Institute of Chinese Materia Medica, China Academy of Traditional Chinese Medicine, Beijing 100700, China.
J Tradit Chin Med. 2010 Dec;30(4):288-93. doi: 10.1016/s0254-6272(10)60058-1.
To analyze the component law of Chinese patent medicines for anti-influenza and develop new prescriptions for anti-influenza by unsupervised data mining methods.
Chinese patent medicine recipes for anti-influenza were collected and recorded in the database, and then the correlation coefficient between herbs, core combinations of herbs and new prescriptions were analyzed by using modified mutual information, complex system entropy cluster and unsupervised hierarchical clustering, respectively.
Based on analysis of 126 Chinese patent medicine recipes, the frequency of each herb occurrence in these recipes, 54 frequently-used herb pairs, 34 core combinations were determined, and 4 new recipes for influenza were developed.

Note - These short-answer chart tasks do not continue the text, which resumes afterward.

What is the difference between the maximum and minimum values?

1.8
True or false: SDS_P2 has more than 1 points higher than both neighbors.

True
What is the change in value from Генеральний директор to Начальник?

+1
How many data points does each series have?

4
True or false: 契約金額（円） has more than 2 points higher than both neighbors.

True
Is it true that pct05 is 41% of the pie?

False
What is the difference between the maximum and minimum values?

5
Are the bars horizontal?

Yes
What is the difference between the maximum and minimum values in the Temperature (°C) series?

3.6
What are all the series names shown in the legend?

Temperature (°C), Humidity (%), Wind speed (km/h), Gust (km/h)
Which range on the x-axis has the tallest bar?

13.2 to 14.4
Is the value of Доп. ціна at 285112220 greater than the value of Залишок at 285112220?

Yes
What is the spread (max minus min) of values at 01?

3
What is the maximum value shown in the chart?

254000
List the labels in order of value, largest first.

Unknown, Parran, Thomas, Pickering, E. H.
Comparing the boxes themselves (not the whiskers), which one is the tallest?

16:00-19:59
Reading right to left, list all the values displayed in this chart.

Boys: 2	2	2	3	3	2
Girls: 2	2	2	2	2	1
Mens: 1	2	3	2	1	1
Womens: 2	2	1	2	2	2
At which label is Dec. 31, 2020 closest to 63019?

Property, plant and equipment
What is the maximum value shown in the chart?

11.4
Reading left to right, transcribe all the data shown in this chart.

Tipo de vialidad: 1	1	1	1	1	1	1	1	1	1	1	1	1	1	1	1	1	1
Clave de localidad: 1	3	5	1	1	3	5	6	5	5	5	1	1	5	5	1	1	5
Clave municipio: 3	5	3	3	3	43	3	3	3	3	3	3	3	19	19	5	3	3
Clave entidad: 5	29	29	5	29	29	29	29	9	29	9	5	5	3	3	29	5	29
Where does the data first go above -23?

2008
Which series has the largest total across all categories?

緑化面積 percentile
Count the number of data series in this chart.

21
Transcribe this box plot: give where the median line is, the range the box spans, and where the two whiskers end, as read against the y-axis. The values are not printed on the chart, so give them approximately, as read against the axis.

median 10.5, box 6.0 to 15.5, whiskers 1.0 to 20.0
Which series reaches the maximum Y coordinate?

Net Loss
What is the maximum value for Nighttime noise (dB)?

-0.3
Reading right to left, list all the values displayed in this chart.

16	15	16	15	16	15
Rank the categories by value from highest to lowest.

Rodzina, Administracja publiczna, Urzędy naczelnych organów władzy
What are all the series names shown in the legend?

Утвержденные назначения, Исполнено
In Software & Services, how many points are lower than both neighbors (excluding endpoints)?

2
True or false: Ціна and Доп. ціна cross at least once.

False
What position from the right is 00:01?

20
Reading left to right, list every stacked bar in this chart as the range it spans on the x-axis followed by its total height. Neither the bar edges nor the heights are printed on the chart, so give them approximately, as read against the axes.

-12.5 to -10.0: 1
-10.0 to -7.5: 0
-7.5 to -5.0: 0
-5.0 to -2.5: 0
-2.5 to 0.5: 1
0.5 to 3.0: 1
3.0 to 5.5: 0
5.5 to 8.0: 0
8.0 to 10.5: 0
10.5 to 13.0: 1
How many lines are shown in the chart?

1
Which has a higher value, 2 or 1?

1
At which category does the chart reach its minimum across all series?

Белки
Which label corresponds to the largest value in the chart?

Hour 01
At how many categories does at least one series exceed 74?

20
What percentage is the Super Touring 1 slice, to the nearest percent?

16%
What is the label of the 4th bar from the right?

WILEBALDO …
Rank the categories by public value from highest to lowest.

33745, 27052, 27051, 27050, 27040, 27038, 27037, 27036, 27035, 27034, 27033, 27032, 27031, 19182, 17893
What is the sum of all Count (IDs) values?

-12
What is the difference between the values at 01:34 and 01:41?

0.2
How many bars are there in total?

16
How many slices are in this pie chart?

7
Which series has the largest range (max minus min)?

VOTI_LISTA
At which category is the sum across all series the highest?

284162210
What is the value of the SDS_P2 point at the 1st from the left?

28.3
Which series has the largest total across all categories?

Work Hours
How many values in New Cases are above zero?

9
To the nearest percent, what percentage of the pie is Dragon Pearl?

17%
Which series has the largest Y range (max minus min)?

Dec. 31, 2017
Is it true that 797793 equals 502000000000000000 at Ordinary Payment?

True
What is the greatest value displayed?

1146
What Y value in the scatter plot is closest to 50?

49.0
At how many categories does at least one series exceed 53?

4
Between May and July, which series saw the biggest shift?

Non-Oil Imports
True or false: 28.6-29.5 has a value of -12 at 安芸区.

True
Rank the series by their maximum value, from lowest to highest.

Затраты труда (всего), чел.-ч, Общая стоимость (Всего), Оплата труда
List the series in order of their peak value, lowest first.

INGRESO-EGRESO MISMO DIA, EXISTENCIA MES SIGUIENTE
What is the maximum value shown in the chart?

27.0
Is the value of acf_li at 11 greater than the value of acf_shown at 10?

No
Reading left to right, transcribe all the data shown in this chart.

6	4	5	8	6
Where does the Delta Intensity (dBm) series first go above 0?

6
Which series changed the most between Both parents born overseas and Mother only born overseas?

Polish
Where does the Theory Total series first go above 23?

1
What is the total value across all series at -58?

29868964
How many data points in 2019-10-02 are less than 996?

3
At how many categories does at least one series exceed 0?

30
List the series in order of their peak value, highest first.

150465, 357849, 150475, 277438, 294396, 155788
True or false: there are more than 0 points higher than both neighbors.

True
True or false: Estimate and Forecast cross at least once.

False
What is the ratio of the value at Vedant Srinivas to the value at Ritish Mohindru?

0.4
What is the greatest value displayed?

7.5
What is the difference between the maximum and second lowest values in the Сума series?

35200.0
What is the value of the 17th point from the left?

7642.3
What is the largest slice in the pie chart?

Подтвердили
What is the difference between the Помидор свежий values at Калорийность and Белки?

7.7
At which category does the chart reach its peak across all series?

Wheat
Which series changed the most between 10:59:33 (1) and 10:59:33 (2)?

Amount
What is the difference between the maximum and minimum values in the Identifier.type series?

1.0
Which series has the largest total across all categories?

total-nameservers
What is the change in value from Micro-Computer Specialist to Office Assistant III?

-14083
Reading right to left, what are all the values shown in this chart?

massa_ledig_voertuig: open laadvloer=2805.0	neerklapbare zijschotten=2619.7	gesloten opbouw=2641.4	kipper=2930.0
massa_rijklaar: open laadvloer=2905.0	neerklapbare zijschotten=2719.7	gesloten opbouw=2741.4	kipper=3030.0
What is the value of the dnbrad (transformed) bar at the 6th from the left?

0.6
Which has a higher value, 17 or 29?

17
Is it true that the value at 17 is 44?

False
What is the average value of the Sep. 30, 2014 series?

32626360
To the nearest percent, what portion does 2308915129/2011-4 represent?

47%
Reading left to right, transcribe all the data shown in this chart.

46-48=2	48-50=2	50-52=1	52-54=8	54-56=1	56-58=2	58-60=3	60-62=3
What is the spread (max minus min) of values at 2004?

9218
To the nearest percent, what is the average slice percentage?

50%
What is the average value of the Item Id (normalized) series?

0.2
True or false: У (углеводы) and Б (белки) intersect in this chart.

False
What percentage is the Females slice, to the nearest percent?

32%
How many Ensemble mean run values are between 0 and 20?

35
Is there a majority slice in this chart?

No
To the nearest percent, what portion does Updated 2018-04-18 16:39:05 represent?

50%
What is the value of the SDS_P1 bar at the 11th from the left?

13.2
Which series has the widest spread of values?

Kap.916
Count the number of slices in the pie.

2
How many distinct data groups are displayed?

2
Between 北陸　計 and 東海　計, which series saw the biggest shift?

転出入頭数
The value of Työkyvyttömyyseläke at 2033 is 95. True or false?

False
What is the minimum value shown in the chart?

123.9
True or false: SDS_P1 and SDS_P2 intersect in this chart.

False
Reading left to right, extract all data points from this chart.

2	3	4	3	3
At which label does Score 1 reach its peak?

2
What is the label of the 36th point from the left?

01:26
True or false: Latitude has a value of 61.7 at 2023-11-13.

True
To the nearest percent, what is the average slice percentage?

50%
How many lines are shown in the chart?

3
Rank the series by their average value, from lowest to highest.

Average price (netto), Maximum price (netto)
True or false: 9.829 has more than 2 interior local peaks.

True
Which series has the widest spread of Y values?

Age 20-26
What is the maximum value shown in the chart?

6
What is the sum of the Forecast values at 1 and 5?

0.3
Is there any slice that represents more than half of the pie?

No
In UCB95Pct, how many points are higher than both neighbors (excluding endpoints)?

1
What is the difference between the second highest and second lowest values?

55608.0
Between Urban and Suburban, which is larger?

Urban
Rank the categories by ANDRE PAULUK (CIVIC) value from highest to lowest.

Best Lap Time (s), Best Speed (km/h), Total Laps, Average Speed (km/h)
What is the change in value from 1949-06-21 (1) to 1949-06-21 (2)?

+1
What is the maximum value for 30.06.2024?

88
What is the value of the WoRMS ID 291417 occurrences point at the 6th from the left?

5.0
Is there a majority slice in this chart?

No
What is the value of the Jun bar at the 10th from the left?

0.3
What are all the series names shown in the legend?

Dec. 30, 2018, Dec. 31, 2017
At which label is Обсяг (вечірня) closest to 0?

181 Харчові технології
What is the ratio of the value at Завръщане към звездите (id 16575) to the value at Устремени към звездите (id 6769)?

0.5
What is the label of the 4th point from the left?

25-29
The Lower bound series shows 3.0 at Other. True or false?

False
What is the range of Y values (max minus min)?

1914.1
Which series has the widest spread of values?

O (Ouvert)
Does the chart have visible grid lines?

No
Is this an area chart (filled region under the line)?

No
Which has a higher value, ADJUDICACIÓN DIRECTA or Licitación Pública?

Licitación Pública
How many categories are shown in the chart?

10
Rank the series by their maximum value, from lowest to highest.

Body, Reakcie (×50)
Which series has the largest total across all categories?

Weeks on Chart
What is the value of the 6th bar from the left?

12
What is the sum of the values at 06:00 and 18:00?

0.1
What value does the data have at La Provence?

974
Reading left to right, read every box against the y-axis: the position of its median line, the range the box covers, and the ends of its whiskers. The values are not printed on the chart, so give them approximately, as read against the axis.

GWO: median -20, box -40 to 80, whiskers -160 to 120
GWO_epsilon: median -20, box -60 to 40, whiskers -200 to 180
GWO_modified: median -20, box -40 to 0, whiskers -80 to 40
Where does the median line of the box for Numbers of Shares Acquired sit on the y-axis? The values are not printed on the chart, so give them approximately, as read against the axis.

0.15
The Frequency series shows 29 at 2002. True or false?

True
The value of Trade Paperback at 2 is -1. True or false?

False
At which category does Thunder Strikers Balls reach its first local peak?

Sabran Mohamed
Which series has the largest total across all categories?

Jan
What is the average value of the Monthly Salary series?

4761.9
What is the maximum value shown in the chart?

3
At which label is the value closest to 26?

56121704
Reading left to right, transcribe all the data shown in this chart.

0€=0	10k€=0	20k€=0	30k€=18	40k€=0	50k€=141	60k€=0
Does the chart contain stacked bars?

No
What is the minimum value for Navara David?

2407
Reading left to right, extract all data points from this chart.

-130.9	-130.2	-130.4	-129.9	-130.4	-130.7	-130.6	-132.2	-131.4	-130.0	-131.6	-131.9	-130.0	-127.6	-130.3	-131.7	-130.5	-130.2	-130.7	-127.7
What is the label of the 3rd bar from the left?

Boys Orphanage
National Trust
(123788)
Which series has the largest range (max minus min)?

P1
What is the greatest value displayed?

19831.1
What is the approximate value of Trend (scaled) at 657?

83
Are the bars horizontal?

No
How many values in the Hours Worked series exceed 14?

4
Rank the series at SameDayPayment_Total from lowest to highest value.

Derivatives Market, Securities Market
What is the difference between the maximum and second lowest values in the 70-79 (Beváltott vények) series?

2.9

Unsupervised data mining methods are able to mine the component law quickly and develop new prescriptions.
分析治疗流感的中药成方规律,采用无监督数据挖掘方法开发治疗流感的新处方。
收集治疗流感的中药成方,录入数据库,分别采用改进互信息法、复杂系统熵聚类和无监督层次聚类对药物、药物组合和新处方进行相关性分析。
基于对 126 个中药成方的分析,确定了各药味在处方中的使用频次、54 对常用药对、34 个核心组合,并开发出 4 个流感新处方。
无监督数据挖掘方法能够快速挖掘出药物组成规律,开发新处方。